[Start of Attachment]

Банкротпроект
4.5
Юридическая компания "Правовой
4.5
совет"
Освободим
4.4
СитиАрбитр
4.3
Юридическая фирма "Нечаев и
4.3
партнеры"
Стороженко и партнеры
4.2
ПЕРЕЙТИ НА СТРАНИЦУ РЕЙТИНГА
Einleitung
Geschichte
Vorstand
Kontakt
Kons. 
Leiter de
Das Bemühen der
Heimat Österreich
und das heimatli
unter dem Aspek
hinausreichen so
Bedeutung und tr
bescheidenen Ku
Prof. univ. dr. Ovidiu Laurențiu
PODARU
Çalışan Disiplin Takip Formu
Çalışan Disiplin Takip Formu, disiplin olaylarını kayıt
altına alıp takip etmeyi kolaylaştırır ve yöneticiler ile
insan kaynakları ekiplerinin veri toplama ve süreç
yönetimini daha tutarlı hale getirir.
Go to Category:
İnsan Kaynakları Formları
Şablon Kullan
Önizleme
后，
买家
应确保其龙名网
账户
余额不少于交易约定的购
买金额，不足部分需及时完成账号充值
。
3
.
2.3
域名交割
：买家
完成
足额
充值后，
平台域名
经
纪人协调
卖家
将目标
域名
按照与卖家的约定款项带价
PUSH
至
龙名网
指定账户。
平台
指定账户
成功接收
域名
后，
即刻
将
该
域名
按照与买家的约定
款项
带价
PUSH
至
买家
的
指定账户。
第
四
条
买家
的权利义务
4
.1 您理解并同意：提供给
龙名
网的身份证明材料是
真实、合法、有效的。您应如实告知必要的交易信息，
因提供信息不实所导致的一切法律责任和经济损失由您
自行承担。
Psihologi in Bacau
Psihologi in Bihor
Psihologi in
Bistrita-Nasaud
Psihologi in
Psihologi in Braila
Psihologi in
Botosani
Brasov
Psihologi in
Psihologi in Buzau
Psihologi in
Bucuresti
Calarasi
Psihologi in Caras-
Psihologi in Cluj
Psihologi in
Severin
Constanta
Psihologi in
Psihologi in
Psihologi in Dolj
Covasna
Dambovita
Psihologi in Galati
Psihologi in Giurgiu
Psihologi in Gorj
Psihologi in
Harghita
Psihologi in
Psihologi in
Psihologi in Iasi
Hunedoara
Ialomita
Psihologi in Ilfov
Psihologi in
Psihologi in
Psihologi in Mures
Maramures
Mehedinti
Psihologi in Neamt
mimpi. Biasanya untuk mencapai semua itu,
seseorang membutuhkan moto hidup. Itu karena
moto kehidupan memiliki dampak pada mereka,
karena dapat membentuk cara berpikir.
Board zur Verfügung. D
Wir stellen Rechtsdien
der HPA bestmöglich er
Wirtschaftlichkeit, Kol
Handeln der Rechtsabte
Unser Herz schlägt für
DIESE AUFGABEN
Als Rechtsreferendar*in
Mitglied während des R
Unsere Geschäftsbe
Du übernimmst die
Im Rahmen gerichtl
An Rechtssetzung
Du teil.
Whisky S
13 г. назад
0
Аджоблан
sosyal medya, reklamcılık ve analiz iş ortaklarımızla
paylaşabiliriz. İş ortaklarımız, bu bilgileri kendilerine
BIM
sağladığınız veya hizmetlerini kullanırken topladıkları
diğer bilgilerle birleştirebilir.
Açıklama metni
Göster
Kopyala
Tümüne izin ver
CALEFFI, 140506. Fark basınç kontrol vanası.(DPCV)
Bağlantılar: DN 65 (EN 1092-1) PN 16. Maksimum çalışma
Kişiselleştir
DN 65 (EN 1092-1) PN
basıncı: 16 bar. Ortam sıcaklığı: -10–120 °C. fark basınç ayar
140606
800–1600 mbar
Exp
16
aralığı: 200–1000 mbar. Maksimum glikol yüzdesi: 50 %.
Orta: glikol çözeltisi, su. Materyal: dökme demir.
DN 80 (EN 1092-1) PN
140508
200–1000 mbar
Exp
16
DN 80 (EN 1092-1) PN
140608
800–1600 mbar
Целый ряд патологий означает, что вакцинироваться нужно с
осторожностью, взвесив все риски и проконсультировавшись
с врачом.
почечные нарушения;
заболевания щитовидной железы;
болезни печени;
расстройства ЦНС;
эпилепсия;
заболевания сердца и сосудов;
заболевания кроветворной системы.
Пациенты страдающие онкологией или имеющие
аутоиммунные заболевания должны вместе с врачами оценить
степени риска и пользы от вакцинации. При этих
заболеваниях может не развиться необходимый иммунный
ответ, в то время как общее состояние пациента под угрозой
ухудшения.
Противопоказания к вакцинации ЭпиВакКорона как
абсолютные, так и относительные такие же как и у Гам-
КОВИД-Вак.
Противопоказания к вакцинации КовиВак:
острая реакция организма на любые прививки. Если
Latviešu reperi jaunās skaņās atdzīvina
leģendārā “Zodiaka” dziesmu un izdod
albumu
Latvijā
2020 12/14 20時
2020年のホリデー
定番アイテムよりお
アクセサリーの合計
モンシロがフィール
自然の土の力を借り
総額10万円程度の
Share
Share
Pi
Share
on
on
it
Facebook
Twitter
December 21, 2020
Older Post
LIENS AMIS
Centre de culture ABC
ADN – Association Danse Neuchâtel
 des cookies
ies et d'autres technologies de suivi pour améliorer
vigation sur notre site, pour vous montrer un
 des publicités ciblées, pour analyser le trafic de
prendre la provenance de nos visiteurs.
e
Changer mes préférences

[End of Attachment]

Problem description:
Pick out every line above that contains the word "Maksimum" and copy each one. Letter case must match.

Exercise solution:
Bağlantılar: DN 65 (EN 1092-1) PN 16. Maksimum çalışma
aralığı: 200–1000 mbar. Maksimum glikol yüzdesi: 50 %.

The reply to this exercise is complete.